(Records contained in a dataset)

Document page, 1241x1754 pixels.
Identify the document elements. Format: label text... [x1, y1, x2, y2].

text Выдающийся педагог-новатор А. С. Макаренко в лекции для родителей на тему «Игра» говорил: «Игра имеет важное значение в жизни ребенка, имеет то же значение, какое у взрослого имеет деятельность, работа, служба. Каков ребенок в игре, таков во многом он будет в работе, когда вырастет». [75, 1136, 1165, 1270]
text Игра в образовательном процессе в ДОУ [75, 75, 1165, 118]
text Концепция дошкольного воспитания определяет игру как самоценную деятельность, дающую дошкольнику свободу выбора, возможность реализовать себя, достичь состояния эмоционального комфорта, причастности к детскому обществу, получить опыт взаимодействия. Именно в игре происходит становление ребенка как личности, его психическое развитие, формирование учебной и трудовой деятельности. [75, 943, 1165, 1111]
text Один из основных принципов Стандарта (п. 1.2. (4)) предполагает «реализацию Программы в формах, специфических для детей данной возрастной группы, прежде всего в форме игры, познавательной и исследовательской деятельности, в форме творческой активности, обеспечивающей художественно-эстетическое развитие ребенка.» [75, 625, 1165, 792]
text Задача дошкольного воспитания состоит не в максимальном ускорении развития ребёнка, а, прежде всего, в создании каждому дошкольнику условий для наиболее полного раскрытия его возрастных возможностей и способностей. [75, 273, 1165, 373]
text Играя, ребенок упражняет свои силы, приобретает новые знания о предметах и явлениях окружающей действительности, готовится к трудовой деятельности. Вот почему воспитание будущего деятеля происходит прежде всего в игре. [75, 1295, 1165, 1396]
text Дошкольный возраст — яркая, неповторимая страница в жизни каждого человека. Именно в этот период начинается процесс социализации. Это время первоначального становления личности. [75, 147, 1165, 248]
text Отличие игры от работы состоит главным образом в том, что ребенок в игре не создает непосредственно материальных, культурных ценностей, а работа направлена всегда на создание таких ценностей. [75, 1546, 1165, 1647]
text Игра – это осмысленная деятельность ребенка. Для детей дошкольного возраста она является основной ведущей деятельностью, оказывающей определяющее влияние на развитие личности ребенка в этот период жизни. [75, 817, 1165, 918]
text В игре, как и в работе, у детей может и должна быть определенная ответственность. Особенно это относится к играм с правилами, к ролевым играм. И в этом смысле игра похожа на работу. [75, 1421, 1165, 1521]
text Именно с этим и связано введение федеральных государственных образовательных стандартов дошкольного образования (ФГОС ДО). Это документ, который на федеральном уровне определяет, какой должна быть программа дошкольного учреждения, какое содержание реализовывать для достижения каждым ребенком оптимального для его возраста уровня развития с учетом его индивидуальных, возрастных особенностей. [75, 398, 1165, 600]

* [PROBLEM TO WORK ON] Would you reproduce all of the data exactly, without a single alteration?

* [ANSWER TO THE EXERCISE]
Document page, 1241x1754 pixels.
Identify the document elements. Format: label text... [x1, y1, x2, y2].

text Выдающийся педагог-новатор А. С. Макаренко в лекции для родителей на тему «Игра» говорил: «Игра имеет важное значение в жизни ребенка, имеет то же значение, какое у взрослого имеет деятельность, работа, служба. Каков ребенок в игре, таков во многом он будет в работе, когда вырастет». [75, 1136, 1165, 1270]
text Игра в образовательном процессе в ДОУ [75, 75, 1165, 118]
text Концепция дошкольного воспитания определяет игру как самоценную деятельность, дающую дошкольнику свободу выбора, возможность реализовать себя, достичь состояния эмоционального комфорта, причастности к детскому обществу, получить опыт взаимодействия. Именно в игре происходит становление ребенка как личности, его психическое развитие, формирование учебной и трудовой деятельности. [75, 943, 1165, 1111]
text Один из основных принципов Стандарта (п. 1.2. (4)) предполагает «реализацию Программы в формах, специфических для детей данной возрастной группы, прежде всего в форме игры, познавательной и исследовательской деятельности, в форме творческой активности, обеспечивающей художественно-эстетическое развитие ребенка.» [75, 625, 1165, 792]
text Задача дошкольного воспитания состоит не в максимальном ускорении развития ребёнка, а, прежде всего, в создании каждому дошкольнику условий для наиболее полного раскрытия его возрастных возможностей и способностей. [75, 273, 1165, 373]
text Играя, ребенок упражняет свои силы, приобретает новые знания о предметах и явлениях окружающей действительности, готовится к трудовой деятельности. Вот почему воспитание будущего деятеля происходит прежде всего в игре. [75, 1295, 1165, 1396]
text Дошкольный возраст — яркая, неповторимая страница в жизни каждого человека. Именно в этот период начинается процесс социализации. Это время первоначального становления личности. [75, 147, 1165, 248]
text Отличие игры от работы состоит главным образом в том, что ребенок в игре не создает непосредственно материальных, культурных ценностей, а работа направлена всегда на создание таких ценностей. [75, 1546, 1165, 1647]
text Игра – это осмысленная деятельность ребенка. Для детей дошкольного возраста она является основной ведущей деятельностью, оказывающей определяющее влияние на развитие личности ребенка в этот период жизни. [75, 817, 1165, 918]
text В игре, как и в работе, у детей может и должна быть определенная ответственность. Особенно это относится к играм с правилами, к ролевым играм. И в этом смысле игра похожа на работу. [75, 1421, 1165, 1521]
text Именно с этим и связано введение федеральных государственных образовательных стандартов дошкольного образования (ФГОС ДО). Это документ, который на федеральном уровне определяет, какой должна быть программа дошкольного учреждения, какое содержание реализовывать для достижения каждым ребенком оптимального для его возраста уровня развития с учетом его индивидуальных, возрастных особенностей. [75, 398, 1165, 600]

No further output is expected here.